Stated exercise:
Reproduce word for word the stretch of the tribunal decision excerpt on the pre-arranged VAT deal chain from "55. We will" through "both critical points.".
* Start Selected extract *
53. The FCIB evidence also demonstrated that some of the companies in the hidden foreign parts of the chains appeared in transactions involving other companies on the lists (whether importers, contra-traders, exporters or foreign customers), and not just the companies with which we are immediately concerned. Furthermore, the Appellant’s March deals (again effected within the last two or three days of the month) were with Demravale on the one side, and Pro-choice on the other, but on this occasion the second foreign purchaser was Kiara, another of the available purchasers on Mr. Humphries’ list.

 

54. Our conclusion, as a finding of fact and not simply because this point was readily conceded by Declan Mundy, is that Mr. Humphries’ evidence seemed entirely credible; it was clearly supported by the FCIB evidence, and we conclude that his claim of the ability to ring the changes between the parties on the list was correct. The only aspect of this conclusion that is actually relevant and vital to our eventual decision, is that the evidence demonstrates that the deal chain, meaning the feature that Demravale had to sell to the Appellant, and the Appellant had to sell to Pro-choice and Rachaeltel, had to have been be pre-arranged, and the planning must have precluded the possibility that any of those parties could have purchased or supplied in some manner other than as in fact they did. The more remote points concerning the ability to switch one party for another, and everything else to do with Mr. Humphries’ lists are not vital to the critical point of required pre-arrangement. Declan Mundy periodically referred towards the end of the hearing to the fact that the Appellant had clearly been manipulated to do precisely as it had done, and that he could simply not work out how anybody had been able to achieve this result. He did not seek to advance the unarguable, namely the contention that the steps, including those either side of the Appellant, had been otherwise than pre-planned.

 

Other material facts, relevant both to the Respondents’ contention as regards actual knowledge, and the secondary contention that the Appellant ought to have known of the connection - Initial observations on the facts

 

55. We will now list various facts, many of which are relevant to both of the Respondents’ contentions, i.e. concerning actual knowledge, and secondly that the Appellant ought to have known of the connection of its deals to VAT frauds. We will usually follow each indication of facts with some observations. These observations are certainly not findings of fact, but conclusions that we draw in relation to the particular facts. None of them purports to be a sufficient reason for a decision in the Appeal of any sort, but rather to be relevant factors in informing our eventual decisions on both critical points.
* End Selected extract *
* Start Entries shown *
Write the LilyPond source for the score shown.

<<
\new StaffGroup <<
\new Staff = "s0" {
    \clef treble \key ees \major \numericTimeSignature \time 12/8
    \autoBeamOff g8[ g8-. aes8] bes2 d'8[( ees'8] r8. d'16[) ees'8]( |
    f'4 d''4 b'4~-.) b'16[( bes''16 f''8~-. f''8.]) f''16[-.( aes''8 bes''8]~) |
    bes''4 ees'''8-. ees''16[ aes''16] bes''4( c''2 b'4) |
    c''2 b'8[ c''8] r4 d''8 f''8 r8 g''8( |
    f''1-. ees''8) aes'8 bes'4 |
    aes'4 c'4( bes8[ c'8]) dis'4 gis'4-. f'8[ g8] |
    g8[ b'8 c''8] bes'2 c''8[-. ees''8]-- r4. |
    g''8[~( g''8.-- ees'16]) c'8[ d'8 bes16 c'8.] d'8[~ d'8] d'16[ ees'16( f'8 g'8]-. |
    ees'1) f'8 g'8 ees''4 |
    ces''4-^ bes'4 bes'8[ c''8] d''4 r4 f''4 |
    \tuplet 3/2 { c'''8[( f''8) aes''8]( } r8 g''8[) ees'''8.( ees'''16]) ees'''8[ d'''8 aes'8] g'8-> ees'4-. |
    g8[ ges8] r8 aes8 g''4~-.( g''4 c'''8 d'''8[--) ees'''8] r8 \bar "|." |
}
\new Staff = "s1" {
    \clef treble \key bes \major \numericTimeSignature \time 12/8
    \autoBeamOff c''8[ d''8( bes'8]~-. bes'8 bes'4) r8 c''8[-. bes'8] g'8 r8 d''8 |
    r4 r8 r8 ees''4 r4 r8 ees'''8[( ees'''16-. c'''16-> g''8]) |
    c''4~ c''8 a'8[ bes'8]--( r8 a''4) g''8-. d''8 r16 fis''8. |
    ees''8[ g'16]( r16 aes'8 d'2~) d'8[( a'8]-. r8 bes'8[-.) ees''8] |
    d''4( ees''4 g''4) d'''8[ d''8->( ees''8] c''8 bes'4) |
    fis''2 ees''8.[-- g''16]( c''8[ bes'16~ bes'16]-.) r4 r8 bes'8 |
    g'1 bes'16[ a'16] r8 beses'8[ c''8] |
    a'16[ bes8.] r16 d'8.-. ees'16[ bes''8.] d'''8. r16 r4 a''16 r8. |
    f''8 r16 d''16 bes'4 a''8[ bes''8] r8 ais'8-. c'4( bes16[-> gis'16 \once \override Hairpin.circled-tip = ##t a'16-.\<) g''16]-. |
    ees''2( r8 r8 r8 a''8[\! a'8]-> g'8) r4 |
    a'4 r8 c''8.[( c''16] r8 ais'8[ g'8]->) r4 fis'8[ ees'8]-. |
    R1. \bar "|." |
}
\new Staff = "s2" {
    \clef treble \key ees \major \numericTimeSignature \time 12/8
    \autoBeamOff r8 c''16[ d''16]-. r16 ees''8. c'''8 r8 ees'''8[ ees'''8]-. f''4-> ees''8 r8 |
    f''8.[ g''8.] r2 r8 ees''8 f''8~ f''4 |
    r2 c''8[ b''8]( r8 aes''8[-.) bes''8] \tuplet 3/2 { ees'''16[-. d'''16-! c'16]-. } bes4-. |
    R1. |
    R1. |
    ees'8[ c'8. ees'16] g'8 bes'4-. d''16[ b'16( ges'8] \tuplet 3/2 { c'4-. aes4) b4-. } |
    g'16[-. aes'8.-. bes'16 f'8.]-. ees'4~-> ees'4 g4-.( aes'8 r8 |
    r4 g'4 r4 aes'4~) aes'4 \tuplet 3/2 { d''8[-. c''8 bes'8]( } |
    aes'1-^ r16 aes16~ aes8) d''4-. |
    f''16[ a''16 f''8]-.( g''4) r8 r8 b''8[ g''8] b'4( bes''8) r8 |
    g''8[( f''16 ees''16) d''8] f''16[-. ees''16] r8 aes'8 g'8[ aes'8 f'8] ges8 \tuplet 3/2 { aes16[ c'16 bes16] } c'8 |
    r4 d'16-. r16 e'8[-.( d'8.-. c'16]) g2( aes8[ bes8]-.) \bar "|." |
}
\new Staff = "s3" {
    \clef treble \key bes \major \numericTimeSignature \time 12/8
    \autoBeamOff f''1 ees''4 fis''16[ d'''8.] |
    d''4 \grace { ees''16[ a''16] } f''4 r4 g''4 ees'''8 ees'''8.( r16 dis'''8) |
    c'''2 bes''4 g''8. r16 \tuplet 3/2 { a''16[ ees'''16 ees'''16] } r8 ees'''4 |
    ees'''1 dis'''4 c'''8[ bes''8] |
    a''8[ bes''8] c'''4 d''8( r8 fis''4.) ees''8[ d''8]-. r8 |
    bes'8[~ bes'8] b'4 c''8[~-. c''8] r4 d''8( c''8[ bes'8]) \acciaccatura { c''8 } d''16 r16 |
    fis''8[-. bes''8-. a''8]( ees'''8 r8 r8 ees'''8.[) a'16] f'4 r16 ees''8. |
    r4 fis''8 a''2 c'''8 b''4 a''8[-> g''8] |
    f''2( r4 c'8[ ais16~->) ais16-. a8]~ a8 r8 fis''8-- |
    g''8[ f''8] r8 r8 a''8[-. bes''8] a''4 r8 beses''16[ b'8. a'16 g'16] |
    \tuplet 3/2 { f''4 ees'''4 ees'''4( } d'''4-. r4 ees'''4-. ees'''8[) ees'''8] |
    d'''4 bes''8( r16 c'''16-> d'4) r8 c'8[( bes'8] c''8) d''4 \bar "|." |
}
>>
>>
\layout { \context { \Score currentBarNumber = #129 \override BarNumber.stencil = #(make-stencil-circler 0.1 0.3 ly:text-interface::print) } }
* End Entries shown *
The response:
55. We will now list various facts, many of which are relevant to both of the Respondents’ contentions, i.e. concerning actual knowledge, and secondly that the Appellant ought to have known of the connection of its deals to VAT frauds. We will usually follow each indication of facts with some observations. These observations are certainly not findings of fact, but conclusions that we draw in relation to the particular facts. None of them purports to be a sufficient reason for a decision in the Appeal of any sort, but rather to be relevant factors in informing our eventual decisions on both critical points.